Abstract
Purpose Accurate assessments of patient response to therapy are a critical component of personalized medicine. In glioblastoma multiforme (GBM), the most aggressive form of brain cancer, tumor growth dynamics are heterogenous across patients, complicating assessment of treatment response. This study aimed to analyze Days Gained (DG), a burgeoning model-based dynamic metric, for response assessment in patients with recurrent GBM who received bevacizumab-based therapies.
Experimental Design Days Gained response scores were calculated using volumetric tumor segmentations for patients receiving bevacizumab with and without concurrent cytotoxic therapy (N=62). Kaplan-Meier and Cox proportional hazards analyses were implemented to examine DG prognostic relationship to overall (OS) and progression-free survival (PFS) from the onset of treatment for recurrent GBM.
Results In patients receiving concurrent bevacizumab and cytotoxic therapy, Kaplan-Meier analysis showed significant differences in OS and PFS at previously identified DG cutoffs consistent with previous DG analyses using gadolinium-enhanced T1 weighted MR imaging. DG scores for bevacizumab monotherapy only approached significance for PFS. Cox regression showed that increases of 25 DG were significantly associated with a 12.5% reduction in OS hazard for concurrent therapy patients and a 4.4% reduction in PFS hazard for bevacizumab monotherapy.

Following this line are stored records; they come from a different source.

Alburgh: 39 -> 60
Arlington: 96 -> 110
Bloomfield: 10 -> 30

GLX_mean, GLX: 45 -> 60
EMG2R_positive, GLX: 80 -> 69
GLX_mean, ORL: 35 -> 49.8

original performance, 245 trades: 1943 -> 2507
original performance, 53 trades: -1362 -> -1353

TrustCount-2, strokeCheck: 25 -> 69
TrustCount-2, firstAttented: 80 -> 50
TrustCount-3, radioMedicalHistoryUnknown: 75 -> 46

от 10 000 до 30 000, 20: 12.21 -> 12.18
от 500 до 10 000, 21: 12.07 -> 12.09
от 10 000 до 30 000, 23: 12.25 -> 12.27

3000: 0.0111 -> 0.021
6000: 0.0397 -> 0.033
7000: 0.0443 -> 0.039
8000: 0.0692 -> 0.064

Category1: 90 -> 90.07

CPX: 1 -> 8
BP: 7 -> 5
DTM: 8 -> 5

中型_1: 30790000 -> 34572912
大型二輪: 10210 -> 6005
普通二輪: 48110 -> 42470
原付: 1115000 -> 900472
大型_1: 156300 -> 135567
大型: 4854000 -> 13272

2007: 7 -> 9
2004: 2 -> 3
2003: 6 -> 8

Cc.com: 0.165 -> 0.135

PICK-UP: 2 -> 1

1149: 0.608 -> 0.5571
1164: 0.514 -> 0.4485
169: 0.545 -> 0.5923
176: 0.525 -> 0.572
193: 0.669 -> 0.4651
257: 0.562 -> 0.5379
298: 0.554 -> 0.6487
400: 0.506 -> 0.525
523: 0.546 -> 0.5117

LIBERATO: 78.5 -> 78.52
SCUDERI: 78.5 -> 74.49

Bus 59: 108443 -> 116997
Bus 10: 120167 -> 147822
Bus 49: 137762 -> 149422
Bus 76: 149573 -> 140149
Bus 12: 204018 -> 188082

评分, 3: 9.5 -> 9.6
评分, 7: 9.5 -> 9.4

Conclusion Days Gained has significant meaning in recurrent therapy as a metric of treatment response, even in the context of anti-angiogenic therapies. This provides further evidence supporting the use of DG as an adjunct response metric that quantitatively connects treatment response and clinical outcomes.
Footnotes
Funding: Ben and Catherine Ivy Foundation, James T. McDonnell Foundation Grant (220020400TT), NIH Grants U54 CA210180, U54 CA143970, U01 CA220378, and R01 NS060752
Conflicts of Interest: The authors declare no potential conflicts of interest.